Arrange the lines of all the records below into a numbered list. Leave out the blank lines and the pictures.

(Rendered chart images)
============================================================
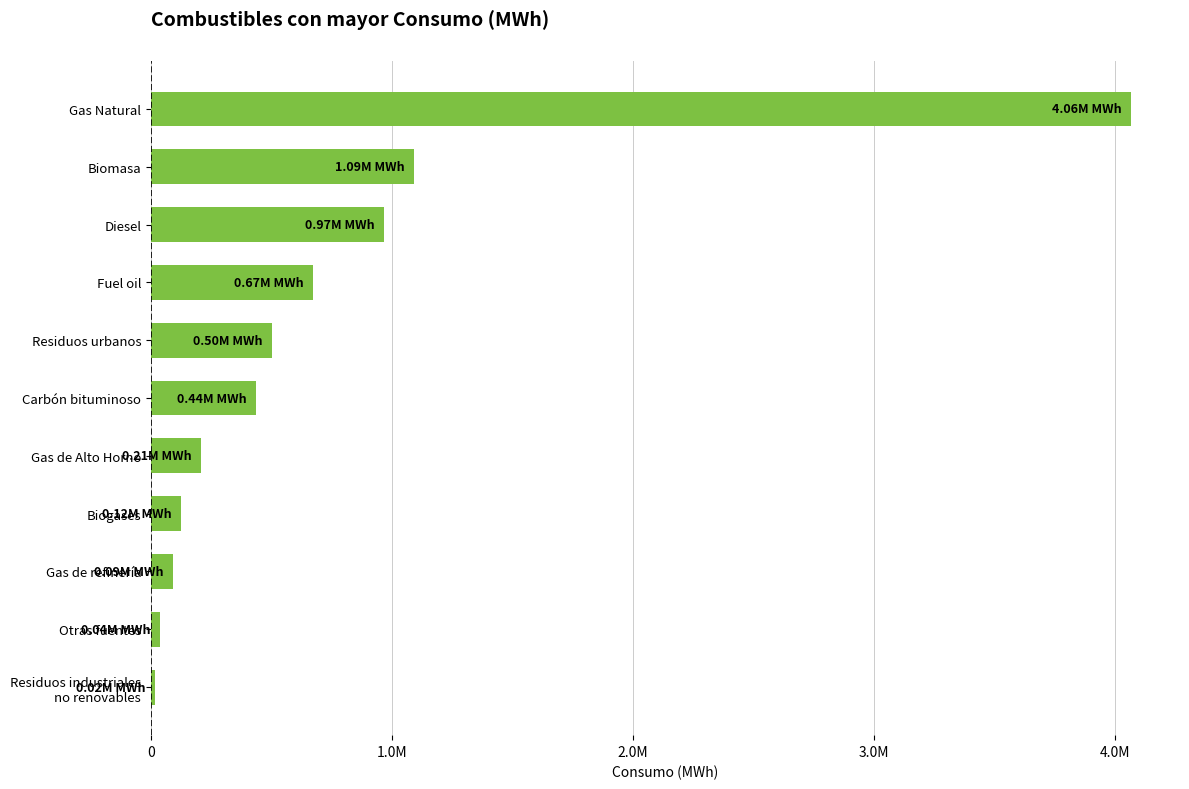

Are the bars horizontal?

Yes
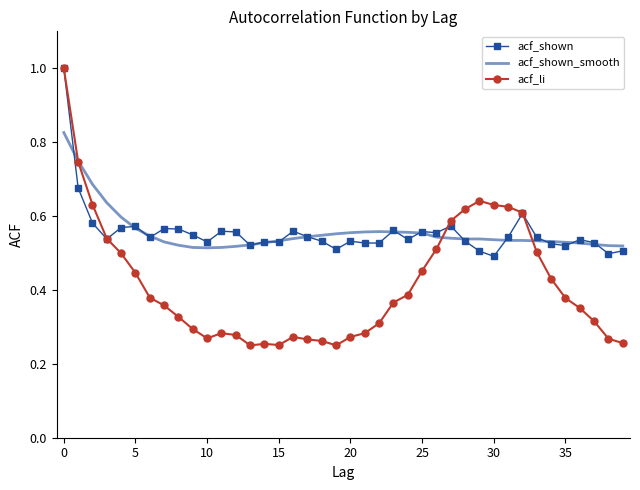

What is the maximum value shown in the chart?

1.0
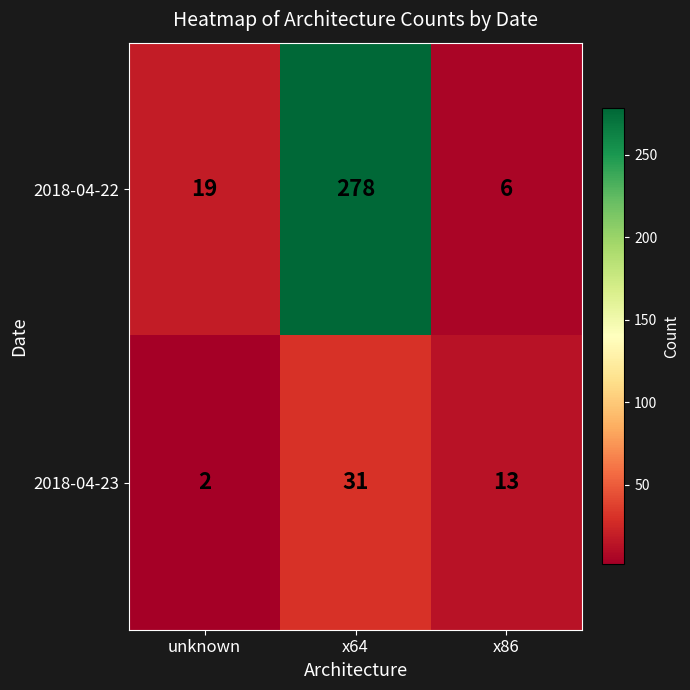

Which series has the largest range (max minus min)?

2018-04-22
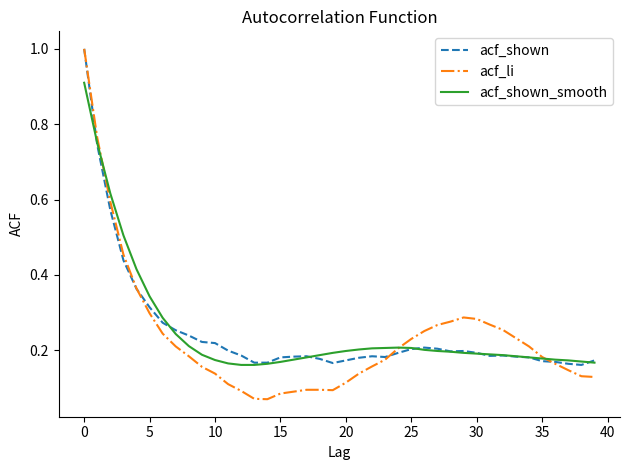

Which series has the widest spread of values?

acf_li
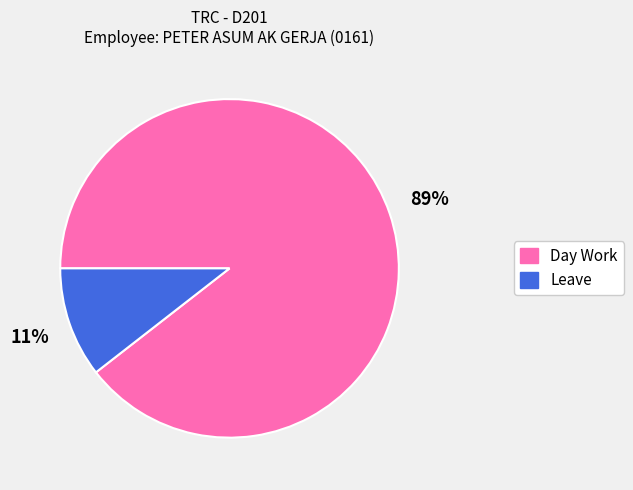

Between Leave and Day Work, which is larger?

Day Work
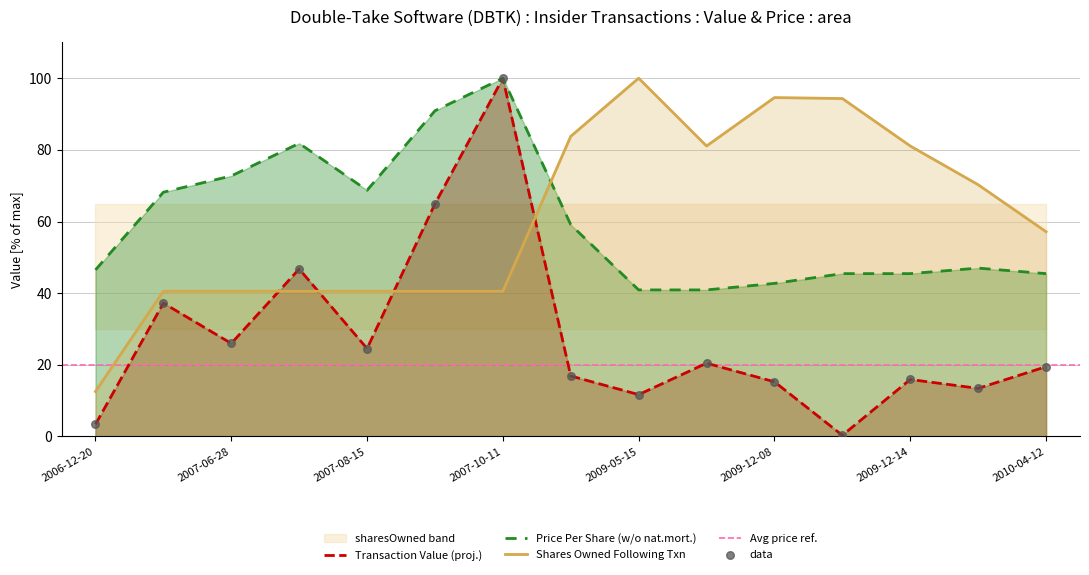

At which category is the sum across all series the highest?

2007-10-11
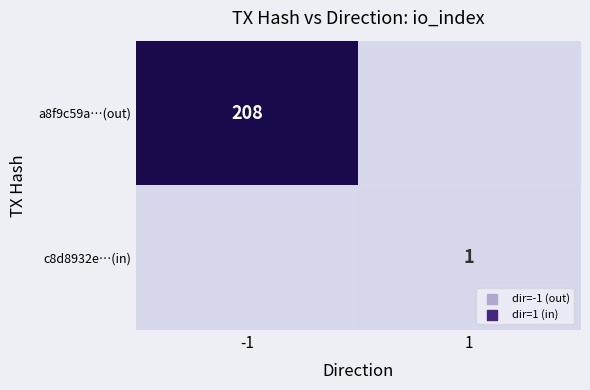

What is the total value across all series at -1?

208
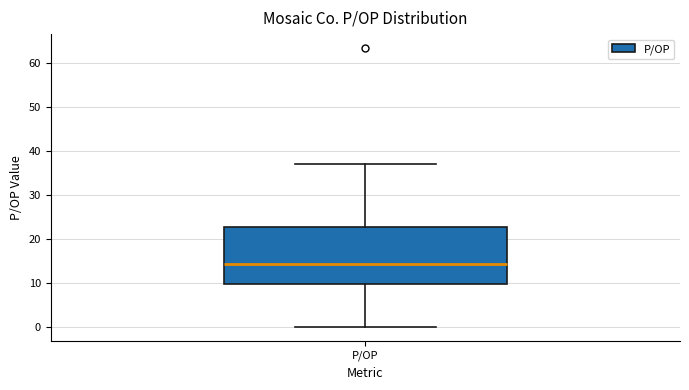

Transcribe this box plot: give where the median line is, the range the box spans, and where the two whiskers end, as read against the y-axis. The values are not printed on the chart, so give them approximately, as read against the axis.

median 15, box 10 to 23, whiskers 0 to 37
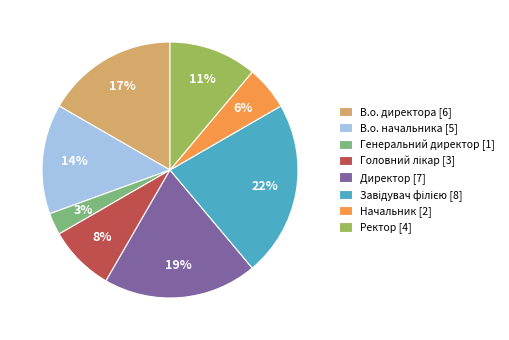

True or false: Директор accounts for 19% of the total.

True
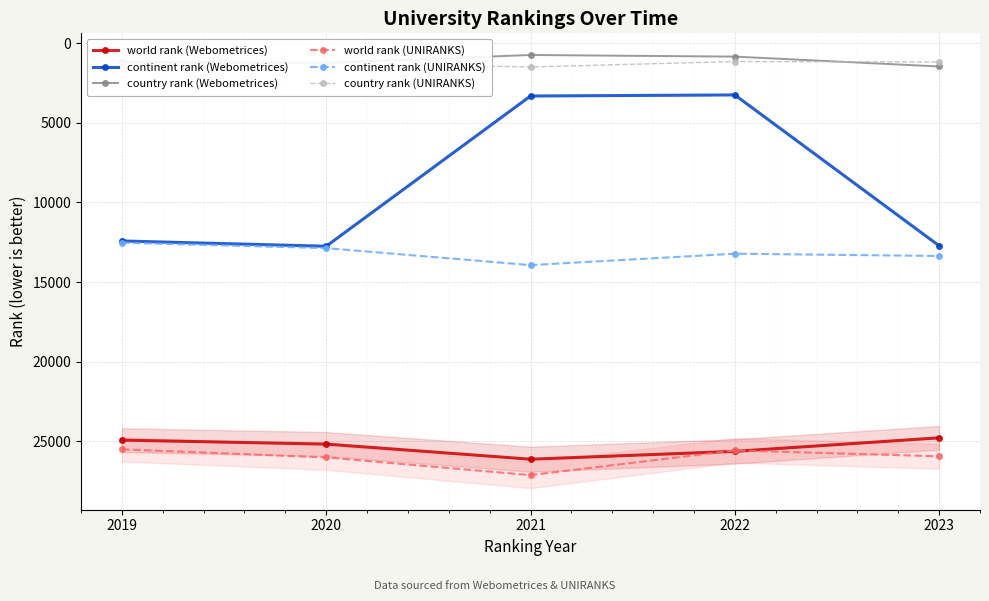

What are all the series names shown in the legend?

world rank (Webometrices), continent rank (Webometrices), country rank (Webometrices), world rank (UNIRANKS), continent rank (UNIRANKS), country rank (UNIRANKS)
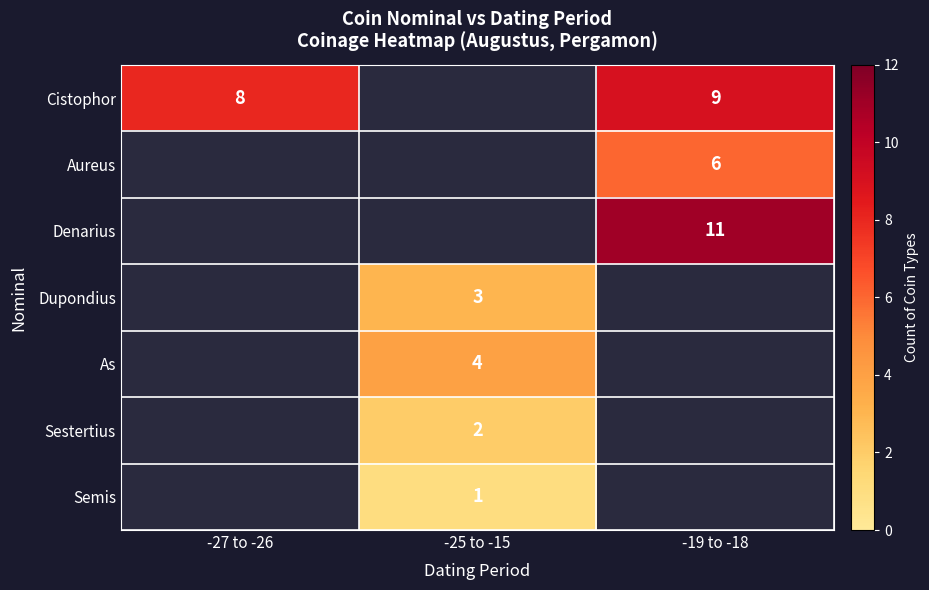

True or false: Semis has a value of 1 at -25 to -15.

True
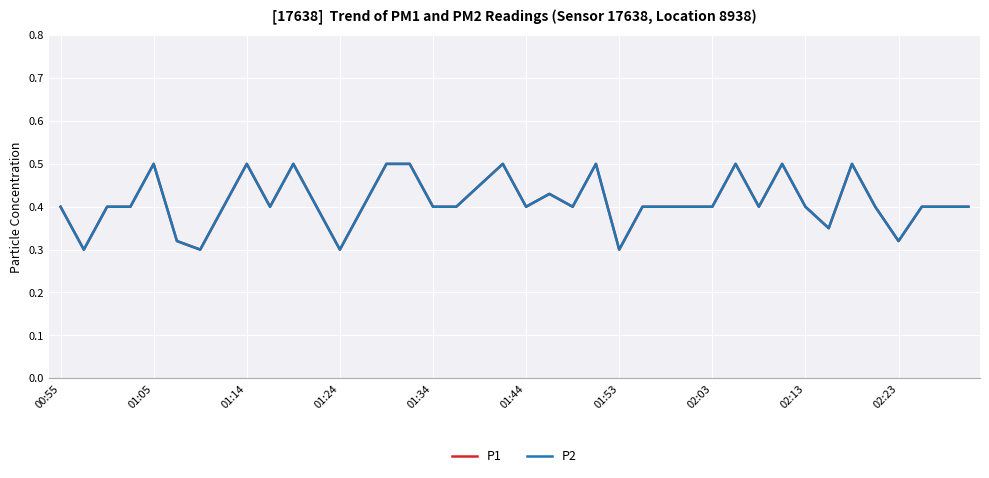

Does the chart have visible grid lines?

Yes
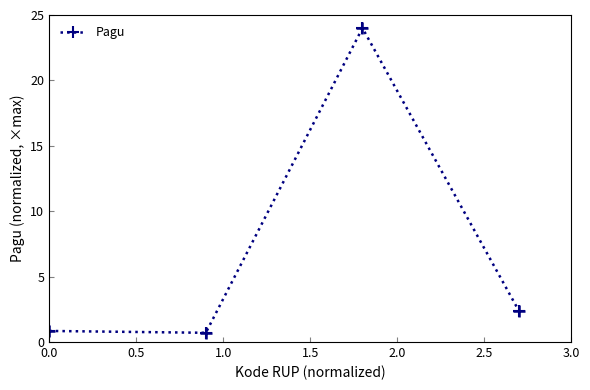

How many points are higher than both their immediate neighbors (excluding endpoints)?

1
============================================================
**Exercise output:**
1. Are the bars horizontal?
2. Yes
3. What is the maximum value shown in the chart?
4. 1.0
5. Which series has the largest range (max minus min)?
6. 2018-04-22
7. Which series has the widest spread of values?
8. acf_li
9. Between Leave and Day Work, which is larger?
10. Day Work
11. At which category is the sum across all series the highest?
12. 2007-10-11
13. What is the total value across all series at -1?
14. 208
15. Transcribe this box plot: give where the median line is, the range the box spans, and where the two whiskers end, as read against the y-axis. The values are not printed on the chart, so give them approximately, as read against the axis.
16. median 15, box 10 to 23, whiskers 0 to 37
17. True or false: Директор accounts for 19% of the total.
18. True
19. What are all the series names shown in the legend?
20. world rank (Webometrices), continent rank (Webometrices), country rank (Webometrices), world rank (UNIRANKS), continent rank (UNIRANKS), country rank (UNIRANKS)
21. True or false: Semis has a value of 1 at -25 to -15.
22. True
23. Does the chart have visible grid lines?
24. Yes
25. How many points are higher than both their immediate neighbors (excluding endpoints)?
26. 1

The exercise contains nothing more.